I’ve always felt like I was being prepared for something. Seemingly insignificant moments in time have turned out to be turning points in my life. As I have listened to the Spirit, my life has been guided in a direction that I had not planned, or even anticipated to be an option. For example, the Spirit guided me to marry my husband.
I had not planned to marry an older man—especially one who had been divorced and had a son. My brain repeatedly told me that this was a mistake, and that it couldn’t possibly work. The Spirit told me something different. I’m known for my stubborn nature. I admit that I gave back the engagement ring three times. The Holy Ghost can be stubborn too. You know that “still small voice” that everyone talks about? I must be a great frustration to the Holy Ghost, because he yells at me—often.
How different my life would have been if I had not listened to the Spirit and married my husband! I would not have found my way back to the Church. If I close my eyes, I can see myself alone in a dark room with empty bottles of booze. My life would most assuredly have been cut short from a combination of loneliness, alcohol, and depression. Keeping my eyes closed, I don’t see my children, or my grandchildren.
Heavenly Father has a plan, and a basic principle of that plan is eternal marriage and family.
This plan was presented while we lived as spirit children with our heavenly parents. How we must have loved Them and wanted to be just like Them! Their perfect love for each other and for us is eternal, and They want us to have all They have.
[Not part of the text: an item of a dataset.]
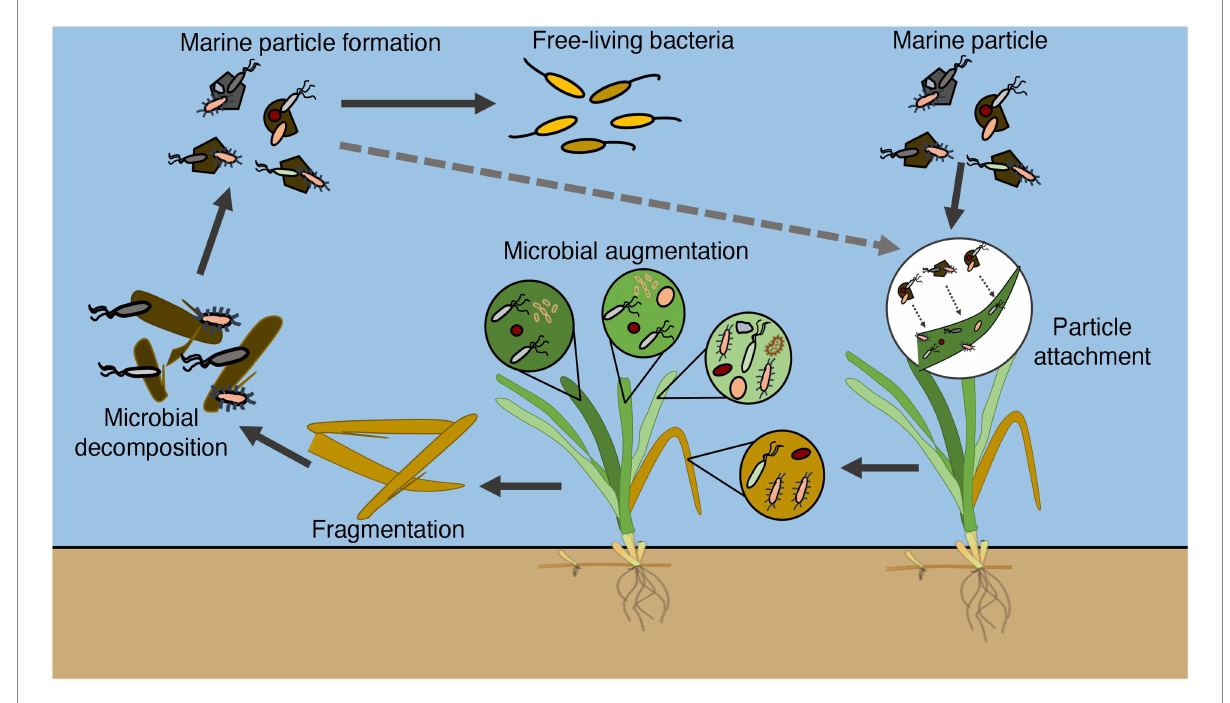
FIGURE 5 Conceptual diagram illustrating how marine bacteria are involved in the growth and decomposition process of eelgrass in Tokyo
Do you understand why “marriage between a man and a woman is ordained of God and . . . the family is central to the Creator’s plan for the eternal destiny of His children”? We are here to experience in a mortal and imperfect way what we may one day receive in a perfected and immortal realm! Family life prepares us for eternal life (Larry M. Gibson, Fulfilling Our Eternal Destination, Ensign (Feb. 2015), quoting The Family: A Proclamation to the World).
Brother Gibson goes on to explain the two greatest companionships in our lives; the Holy Ghost and a loving spouse.
It has not been easy for me to rely on the Holy Ghost as I am by nature rebellious and stubborn. Fortunately, my husband has been a great example to me in this endeavor. I’m quite certain that’s one of the reasons the Holy Ghost was so adamant that I marry this man. As I have watched my husband follow the promptings of the Spirit, I have begun to trust that I can also follow promptings instead of relying on logic and worldly knowledge. Sometimes what seems logical at the moment isn’t logical in the eternal scheme of things. Relying on the Holy Ghost means I have to trust someone other than myself.
The Spirit moves us to do things that will keep us on the path to eternal life and exaltation. Eternal marriage and family is the very essence of Heavenly Father’s plan. This plan is for everyone; there are no exclusions. As grateful as I am for my own marriage, I’ve spent a good deal of time worrying about single sisters close to me who have not had the opportunity to marry. One day I was standing at the grave of my husband’s best friend who was killed in Vietnam without having had the opportunity to marry. After a brief moment of sadness for him, I had an epiphany. I thought about all the thousands upon thousands of young valiant soldiers who never saw marriage or children. In my mind, I pictured valiant, covenant, single sisters greeting them on the other side of the veil.
Heavenly Father wants us all to come back—every single one of us. He gives us eternal companions and the Holy Ghost to make that happen. As Brother Gibson said in the above Ensign article, “He has made eternal marriage essential to His plan for His sons and daughters so that we may work together to achieve our eternal destiny: the continuation of the family into eternity and the glory and power that our heavenly parents enjoy.”
I will always be grateful to the Holy Ghost for not giving up on me, and for being not only patient, but incredibly persistent in seeing that I married my husband and eventually made my way back to the Church and to a sealing room in the temple. If I didn’t already know that my Heavenly Father loves me, that one single act would convince me. He loves me enough to allow the Holy Ghost to hang out with me at times when He had every reason to walk away and not return. He has been a wonderful companion to me; but I have not always been a good companion to Him. When He has been absent; it is because I was the one who walked away.